If you have more powerful GPUs, please see the GR00T fine-tuning guidelines for information on how to adjust the training configuration to your hardware. We recommend fine-tuning the visual backbone, projector, and diffusion model for better results.

Recommendations for finetuning that works with AGILE on apple-to-plate#

The static apple-to-plate environment runs the AGILE Whole Body Controller (lower-body) and either PinkIK (recording) or direct joint control (evaluation). The following choices materially affect whether the finetuned policy actually works in the AGILE-joint runtime:

  1. Record with AGILE, not HOMIE. Keep the default --embodiment g1_wbc_agile_pink during teleoperation. AGILE’s WBC is a single end-to-end velocity policy; HOMIE is a stand+walk pair. The lower-body joint targets PinkIK plus the WBC produce are systematically different between the two, so a HOMIE-trained policy will be off-distribution when served against the AGILE-joint eval embodiment.

  2. Don’t record with the joint embodiment. Use g1_wbc_agile_pink (PinkIK on top of AGILE), not g1_wbc_agile_joint. The recorder writes the joint-space output of PinkIK as processed_actions, which is what the policy needs to learn. Recording with g1_wbc_agile_joint would force the human teleoperator to drive 43 joint targets directly, which is impractical and not what eval uses anyway.

  3. Use Arena’s g1_sim_wbc_data_gr00t_n_1_7_config.py for --modality-config-path. This registers the modality with NEW_EMBODIMENT (40-step action horizon for N1.7) and is the same file the Arena server consumes at eval. Keeping a single source of truth prevents skew between training and serving.

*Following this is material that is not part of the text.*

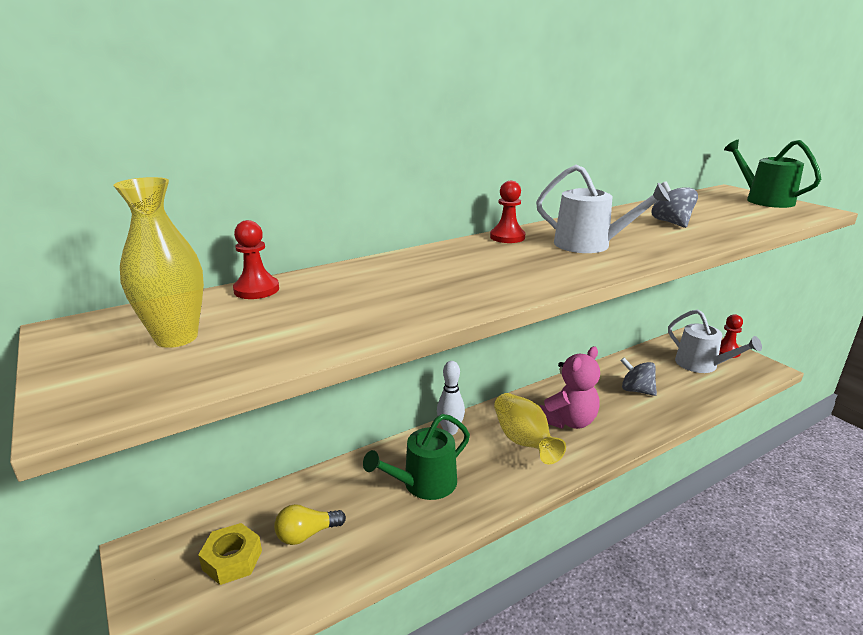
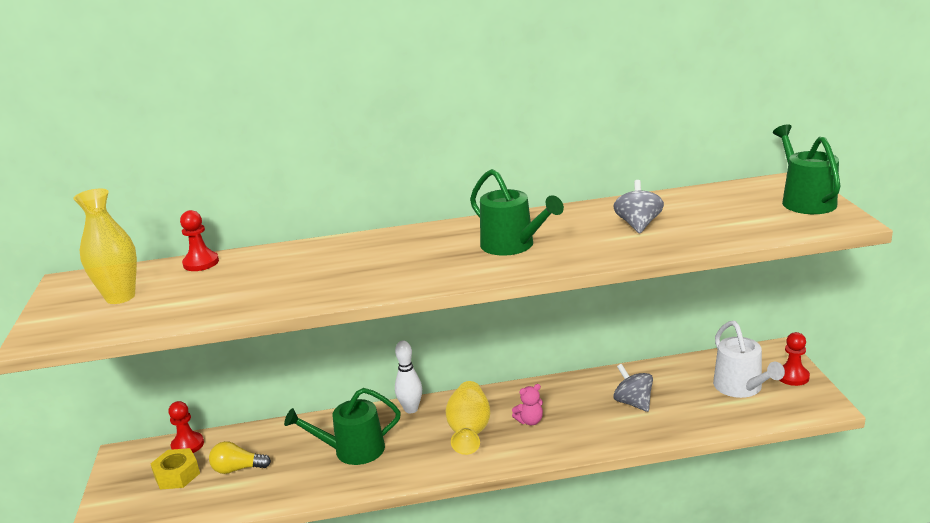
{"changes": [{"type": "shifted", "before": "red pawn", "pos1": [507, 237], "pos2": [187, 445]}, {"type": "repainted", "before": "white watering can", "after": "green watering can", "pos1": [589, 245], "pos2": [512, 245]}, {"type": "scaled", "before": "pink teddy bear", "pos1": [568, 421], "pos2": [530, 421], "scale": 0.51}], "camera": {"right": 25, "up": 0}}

  4. Pick action_horizon deliberately. The default (40) gives an 800 ms inference chunk at 50 Hz, which trades responsiveness against compute, and is the maximum supported by the released GR00T N1.7 base model (max_action_horizon = 40 is baked into the checkpoint). For static apple-to-plate (~600 step episodes) 40 is a good default. You can go lower (e.g., 20) for more responsive closed-loop control at the cost of more frequent policy queries; you cannot go higher without retraining the base model. Whichever value you pick, keep the modality config and the server YAML in sync (see the caution above).

If you adjust any of these and the resulting checkpoint behaves badly at evaluation, the most common culprits in order are: (i) too few or low-quality demonstrations, (ii) modality config / action_horizon mismatch between training and server YAML, (iii) recording with the wrong embodiment.